*ПИСЬМЕННЫЕ ЗАДАНИЯ*
1 - Перепишите из текста о поэзии «кедринцев» отрывок между словами «Как же мне жить, если» и «Мудрой музыке стихотворений.», включая обе границы.
2 - Чьи слова приводятся в тексте о поэзии «кедринцев» в подтверждение мысли, что творчество — это воспоминание о тысячелетней постройке Храма?
3 - Продолжите текст о поэзии «кедринцев», начиная сразу после его последнего предложения.

*ФРАГМЕНТ ДОКУМЕНТА*
Так вот, время в стихах «кедринцев» пульсирует весьма ощутимо, и даже перебои пульса тут значимы.

Ну, как вам нравится для начала такой вот гротескный «портрет современника», предложенный Григорием Кружковым:

В необъятной стране за могучей рекой,
Где шесть месяцев падает снег,
Жил один маслосмазочный и прицепной,
Крупноблочный, пропиточный и тормозной,
Противозамерзающий и выносной,
Сверхурочный один человек.

Признаюсь, ни у кого до сих пор я не встречала таких суставчатоколенчатых, неожиданных и точно попадающих в цель эпитетов. Было время, «человек» — это звучало гордо. Теперь «человек» звучит чаще всего — горько. И у современных поэтов хватает творческого бесстрашия, чтобы и в такого человека вглядеться. И тут он нередко оказывается перед мучительной дилеммой, о которой так просто и глубоко сказала в своем стихотворении Валентина Попова:

Как же мне жить, если сердце сдавили печали,
Если о радости память — и та мне горька?
— Все позабыть, — мне деревья, шумя, отвечали.
— Помнить про все, — мне, журча, отвечала река.

Помнить или забыть — про личные трагедии и про жестокие неурядицы века? Человек, далекий от творчества, еще волен ответить на этот вопрос по-разному. Для художника, для творца такой свободы выбора нет, ведь (говоря словами Владимира Ильицкого): «Творчество — только воспоминанье о тысячелетней постройке Храма». Да и сама Валентина Попова в стихотворении, посвященном Вячеславу Макарову, находит единственно возможный ответ, как жить, если нет силы найти смиренье перед пронзившей сердце бедой и холодом одиночества:

Но жестокой кончины печать
Никогда не велит замолчать
Мудрой музыке стихотворений.

Тут уместно заметить, что мемориал «Надмосковья» подтверждает это. «Мудрая музыка» и впрямь не молкнет в стихотворных подборках уже ушедших, увы, но не во тьму забвенья, Александра Лисина, Анатолия Головкова, Бориса Давиденко... И особенно явственно и как-то весело-непобедимо звучит она в лирике Вадима Попова. «Помню я себя стегоцефалом в мареве докебрийских болот», — да, поистине, нет границ поэтической памяти! И то, что «мудрая музыка» пришла в стихи этих поэтов не сама по себе, а явилась итогом противостояния обстоятельствам, житейским тяготам и немалым испытаниям, — лишь подтверждает ее жизнестойкость и подлинность. Эти строчки — как блестки колымского золота...

*СОБРАННЫЕ ДАННЫЕ*
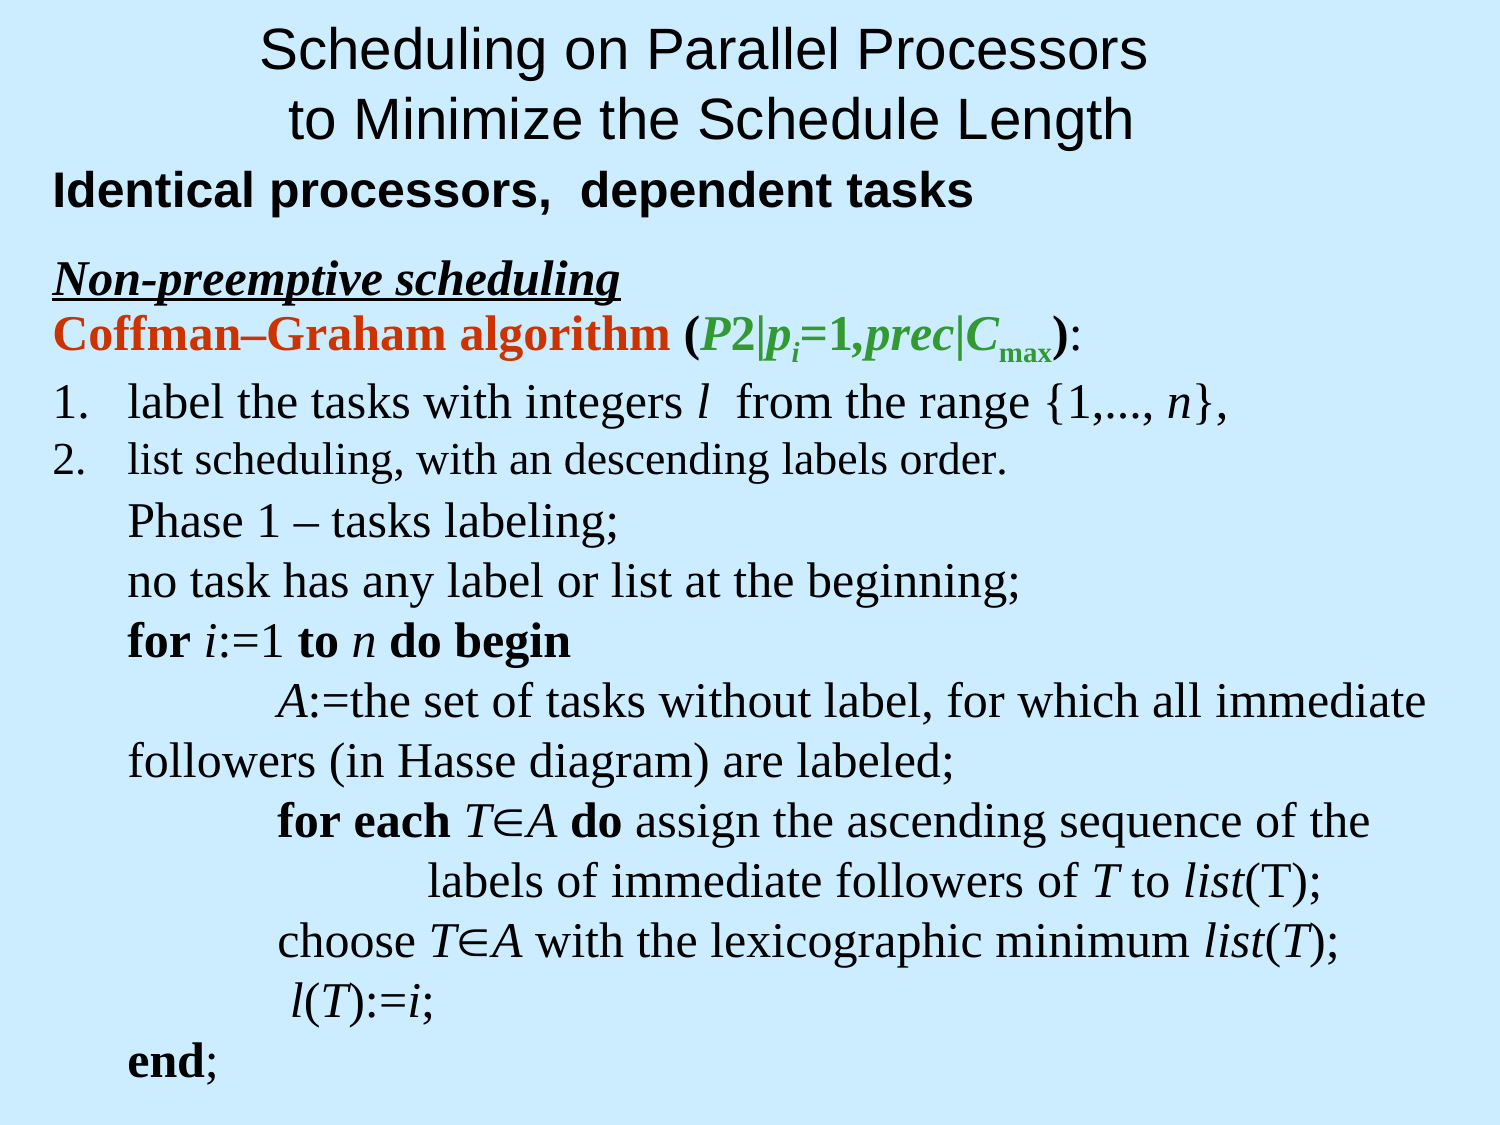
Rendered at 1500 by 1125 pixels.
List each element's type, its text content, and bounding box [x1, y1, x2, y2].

*ОТВЕТЫ ПО ЗАДАНИЯМ*
1 -
Как же мне жить, если сердце сдавили печали,
Если о радости память — и та мне горька?
— Все позабыть, — мне деревья, шумя, отвечали.
— Помнить про все, — мне, журча, отвечала река.

Помнить или забыть — про личные трагедии и про жестокие неурядицы века? Человек, далекий от творчества, еще волен ответить на этот вопрос по-разному. Для художника, для творца такой свободы выбора нет, ведь (говоря словами Владимира Ильицкого): «Творчество — только воспоминанье о тысячелетней постройке Храма». Да и сама Валентина Попова в стихотворении, посвященном Вячеславу Макарову, находит единственно возможный ответ, как жить, если нет силы найти смиренье перед пронзившей сердце бедой и холодом одиночества:

Но жестокой кончины печать
Никогда не велит замолчать
Мудрой музыке стихотворений.

2 - Слова Владимира Ильицкого.

3 -
Как провидел еще Иннокентий Анненский, «и было мукою для них, что людям музыкой казалось». И все-таки, все-таки...

Вот и еще один автор «Надмосковья», Владимир Пешехонов, прикасается, как к оголенному проводу, к этой проблеме «муки-музыки»:

Тьма со светом недаром боролась.
Но не тьма побеждала, а свет.
Я никто. Просто изгнанный голос,
У которого имени нет.

Напомню, кстати, что первую книгу стихотворений Иннокентий Анненский издал под вымышленным именем «Ник. Т-о». Когда поэт говорит, что он — никто, не следует особенно этому доверять. Особенно если даже свой «изгнанный голос» он все-таки подает в пользу света, а не тьмы.

Валерий Федосов настаивает в стихотворении «Художник» на таком условии творчества:

Спой, расскажи, напиши, нарисуй,
Что пожелает душа...
Дождик, звенящий радугой струй,
Или усталые пожни...
И если докажешь, что жизнь хороша, —
Ты настоящий художник.

Заметьте, требуется не голословное утверждение, а художественное доказательство того, что жизнь неповторимо хороша. Розовые очки — не аргумент в споре с черной бездной небытия и нашей социальной «чернухой». Художник, как справедливо полагал Бальзак, мыслит кистью. Самое непритязательное по мысли стихотворение может обладать пластической убедительностью. Такой пластической убедительностью отмечено, например, стихотворение Нины Маковецкой:

Брести отчаянно куда-то в листопад,
Вдыхать дымок давно увянувшей весны,
Ловить мелодию и вторить невпопад,
И листья собирать, как меркнущие сны.
 
И вдруг постигнуть —
Как прозрачно и светло! —
Что свет в тебе, его и тленьем не унять,
Забыть, что пальцы первым холодом свело,
И что-то хрупкое пытаться удержать.

Посмотрите, с какой проникновенной точностью и лирической взволнованностью Александр Сытин в стихотворении «Я говорил тебе: «Пора вставать!» рисует наступление подмосковного (надмосковного?) утра, с «запыхавшейся электричкой», с еще звездной и чуткой водой в пруде. Переполняет безотчетным ликованием все:

И этот воздух (светел и пахуч).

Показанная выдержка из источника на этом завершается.